> DOCUMENT PASSAGE
┌──
From Sp¡ked
By Lou Perez
Who knew the life of a multimillionaire sports superstar could be so oppressive?The first episode of the new Netflix series, Colin in Black & White, opens with former National Football League quarterback and current social-justice activist Colin Kaepernick comparing the NFL Scouting Combine, where NFL teams assess prospective players, to a slave auction.
‘Before they put you on the field’, Kaepernick says, addressing the camera, ‘teams poke, prod and examine you, searching for any defect that may affect your performance. No boundary respected. No dignity left intact.’
Then, to really drive the point home, the black football players who are being examined around Kaepernick exit the field, walk past him, and go back in time. Now wearing loincloths and chains, these black men are transformed into human chattel and auctioned off. At the end of one sale, the slave dealer and a football coach bend space and time to shake hands. White hands.
This vignette makes for a powerful, jarring visual – I wondered, how much money did Netflix spend to bring this weak-ass metaphor to the screen?
If you think I’m wrong, if you happen to agree with the analogy Kaepernick is making, just try this thought experiment: what are some of the ways the NFL is not like slavery?
As other critics have pointed out, there is an obvious difference between slaves and NFL athletes. You know, the difference between unpaid slave labour and free men voluntarily trying out for professional sports teams with million-dollar signing bonuses.
You don’t have to know much about American football or sports in general to understand that all the poking, prodding and examining is in the interest of the team owners and even the players themselves. According to the NFL, players ‘are also checked for blood pressure, heart and organ function, undergo a series of x-rays and are tested for their flexibility’. Apparently, there are psychological evaluations, too. But – it being football and all – I’m going to guess that those evaluations don’t carry as much weight as whether a player can run the 40-yard dash and smash through other hulking men.
└──
> DATA SUPPLIED
┌──
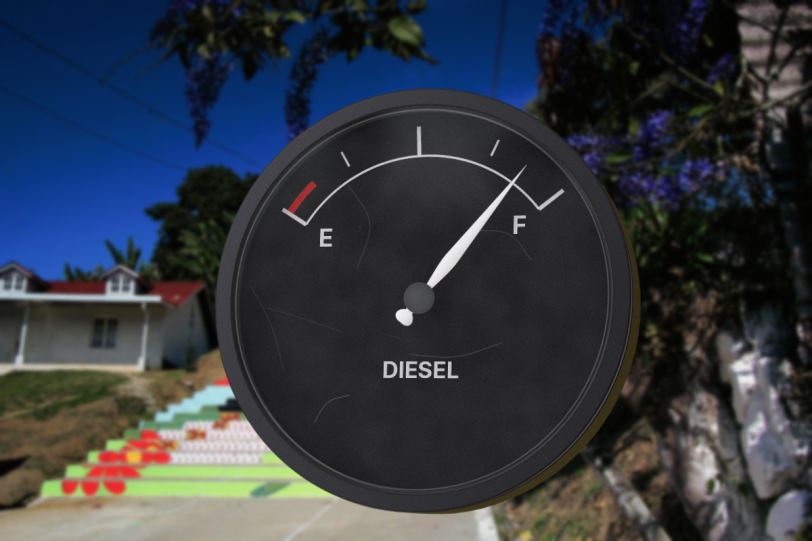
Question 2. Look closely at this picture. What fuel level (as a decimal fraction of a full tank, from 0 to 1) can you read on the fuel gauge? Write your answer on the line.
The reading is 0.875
└──
┌──
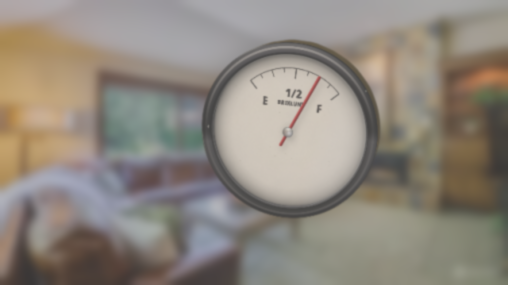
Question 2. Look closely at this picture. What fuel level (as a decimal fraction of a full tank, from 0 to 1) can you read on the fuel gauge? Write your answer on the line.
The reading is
└──
> REQUIRED WORK
A) Summarize the column on Colin in Black & White in two sentences.
B) In the column on Colin in Black & White, what checks and tests does the NFL say players go through?

> SOLUTIONS IN ORDER
A) The column describes the opening of the Netflix series Colin in Black & White, in which Colin Kaepernick compares the NFL Scouting Combine to a slave auction and the black players being examined are shown in chains being sold. The writer calls this a weak metaphor, contrasting unpaid slave labor with free men voluntarily trying out for teams with million-dollar signing bonuses, and argues that the physical examinations serve the team owners and the players themselves.

B) Players are checked for blood pressure and heart and organ function, undergo a series of x-rays, and are tested for flexibility.